Bakutel, the International Telecommunications and Information Technologies fair, is marking its 20th anniversary. It’s a chance for visitors to discover some of the most innovative technology in the Azeri capital, from computers, electronic chips, mobile telecommunication and social networks to other elaborate IT transmission systems. And generally, when you’re talking telecoms, the best is to look up into space.
AzerCosmos is the Azeri space agency. Founded in 2010, it launched its first satellite last year, the Azerspace-1, and has just signed a deal with France's Airbus to operate and commercialise a second satellite, Spot 7, renamed Azersky.
“It offers a lot of opportunities, from point of view of technology, development, business, education. At the same time, this satellite will allow us to evaluate in more details our opportunities in terms of agriculture, and also in emergency situations, in different area of our lives,” said Azerbaijan’s president, Ilham Aliyev.
With the joined and integrated operation of SPOT 6 and SPOT 7, the acquisition capacity is boosted to six million square kilometres per day and will provide imagery with a resolution of up to 1,5 metres.
“These images will be used on a daily basis by organisations and companies in Azerbaijan and in the wider Caspian region, for mapping and environmental purposes, to manage environmental risks, to help oil and agronomic companies plan ahead, and to follow and update geographic data based on space imaging,” said Bruno Bertolini of Airbus Defence and Space.
This edition drew some 250 companies from 23 different countries. The aim of the Hi Tech Park incubator is to give start-ups like Aznanofor more visibility. A joint Azeri-Turkish firm, it has just launched the ‘Let The Nature Glow’ project. The idea is to light up cities using a ceramic material that shines in the dark – a natural product, harmless for humans.
“This is made up of ceramic. We worked eight years on this topic in the university. It’s the combination that gives out most glow. It takes energy from the sun or from the environment, and it gives it out when it is dark. So you won’t consume any electricity or any gas, it uses natural light,” said Aznanofor’s Mehmet Baris Daryal. “This is for cities, roads, anywhere you can imagine when there is no light. So if you need light in the middle of nowhere, this is where it comes (from).”

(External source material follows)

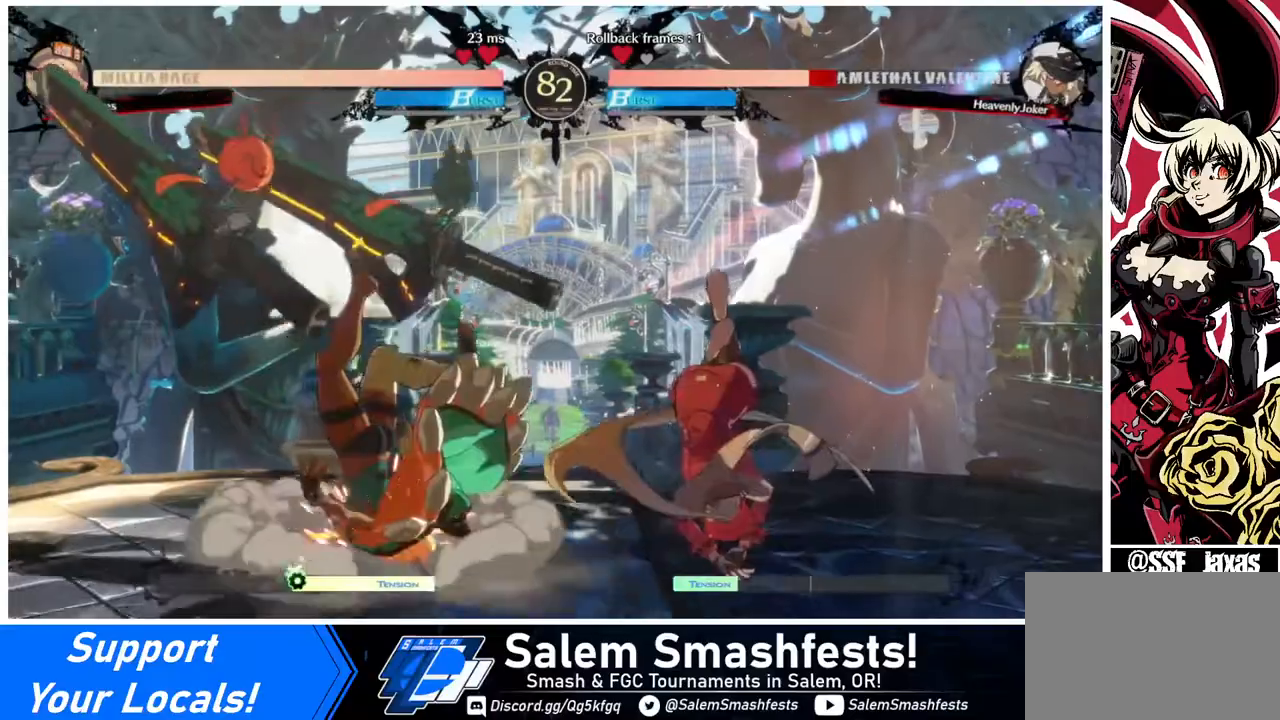
{"buttons": [], "events": [[40, "DPAD_LEFT", "up"], [40, "TRIANGLE", "up"], [160, "DPAD_RIGHT", "down"], [280, "DPAD_RIGHT", "up"]]}
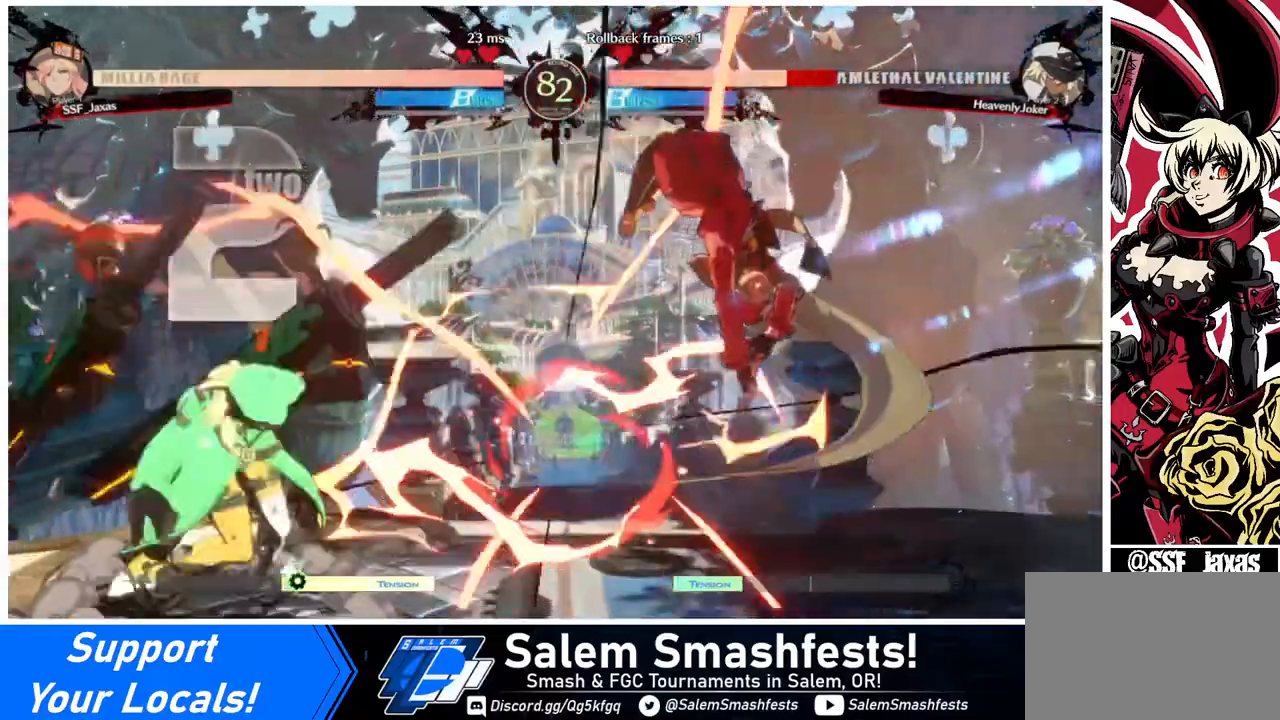
{"buttons": ["DPAD_RIGHT"], "events": [[160, "DPAD_LEFT", "down"], [240, "DPAD_LEFT", "up"], [280, "DPAD_LEFT", "down"], [440, "DPAD_LEFT", "up"], [440, "DPAD_RIGHT", "down"], [440, "DPAD_UP", "down"], [440, "TRIANGLE", "down"], [480, "SQUARE", "down"], [520, "DPAD_UP", "up"], [520, "SQUARE", "up"], [520, "TRIANGLE", "up"]]}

German firm SAP was at Bakutel to unveil the secrets behind the efficiency of the German football team during the last World Cup. Hana, which stands for High Performance Analytic Appliance, analyses data captured by cameras around the pitch, turning it into information that can help a team gain a deeper insight into its rivals’ strategy and improve its own performance.
And finally, ‘Play with Air’ could be the touchscreen of the future, except there is no screen to speak of.
Instead, the image appears on a screen of smoke. An infrared system detects the hand movement and allows interaction with the display. Equipped with a smoke generator and an overhead projector, it provides an innovative, if a little cumbersome, alternative to the regular touchscreen.